At the height of the pandemic, president of the Fédération nationale des syndicats d’exploitants agricoles (FNSEA) Christiane Lambert told Les Echos that there were two key pillars to ensuring food security and independence in France – the ability to produce and the ability to store. 

“No one bought French flour anymore because foreign flour was cheaper,” Lambert said. “So we produced less.
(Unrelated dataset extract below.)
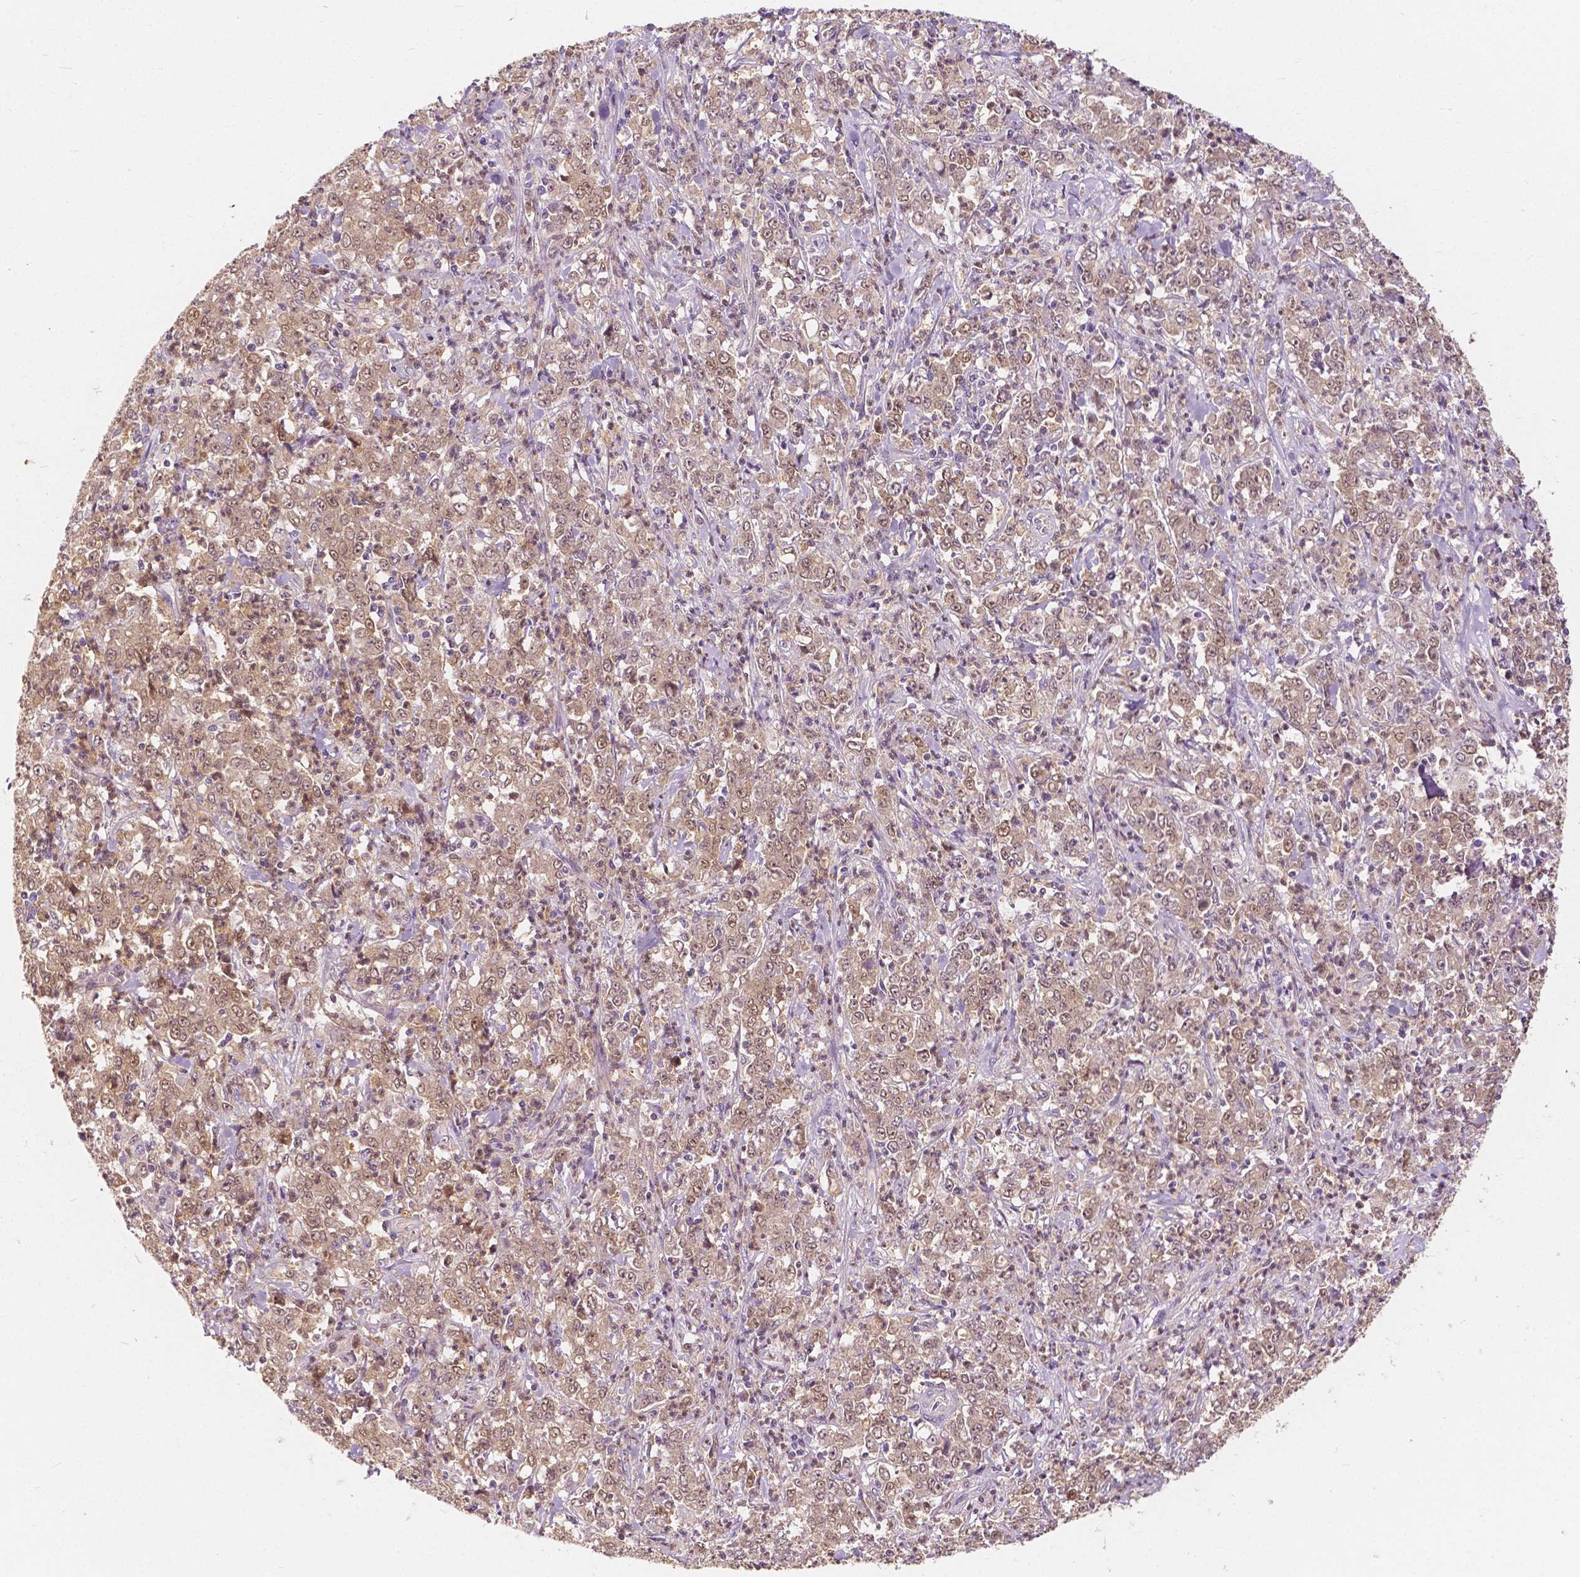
{"staining": {"intensity": "weak", "quantity": ">75%", "location": "cytoplasmic/membranous,nuclear"}, "tissue": "stomach cancer", "cell_type": "Tumor cells", "image_type": "cancer", "snomed": [{"axis": "morphology", "description": "Adenocarcinoma, NOS"}, {"axis": "topography", "description": "Stomach, lower"}], "caption": "Human stomach adenocarcinoma stained with a protein marker shows weak staining in tumor cells.", "gene": "NAPRT", "patient": {"sex": "female", "age": 71}}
But with the coronavirus crisis, it was necessary to respond to demand and therefore relaunch the production lines by running them day and night to avoid shortages.”

French agriculture was able to meet the challenge then. “We have in France a complete ecosystem which allows us to control all the links in the food chain … It must be preserved if we want to be sovereign over our food,” Lambert added.

But there would need to be a change in philosophy about food, according to Les Republicains’ senator Laurent Duplomb.

In France, “entry-level” agricultural products are mainly imported, since authorities have insisted on reorienting domestic production towards quality over quantity.

“We must also stop focusing on high-end agriculture because food sovereignty means being able to produce for everyone,” Duplomb said back in 2020. 

“The risk in a few years is to have two French consumers. The first will have the means to buy top-of-the-range French products, the second will be condemned to consume only imported products since France will no longer produce them.”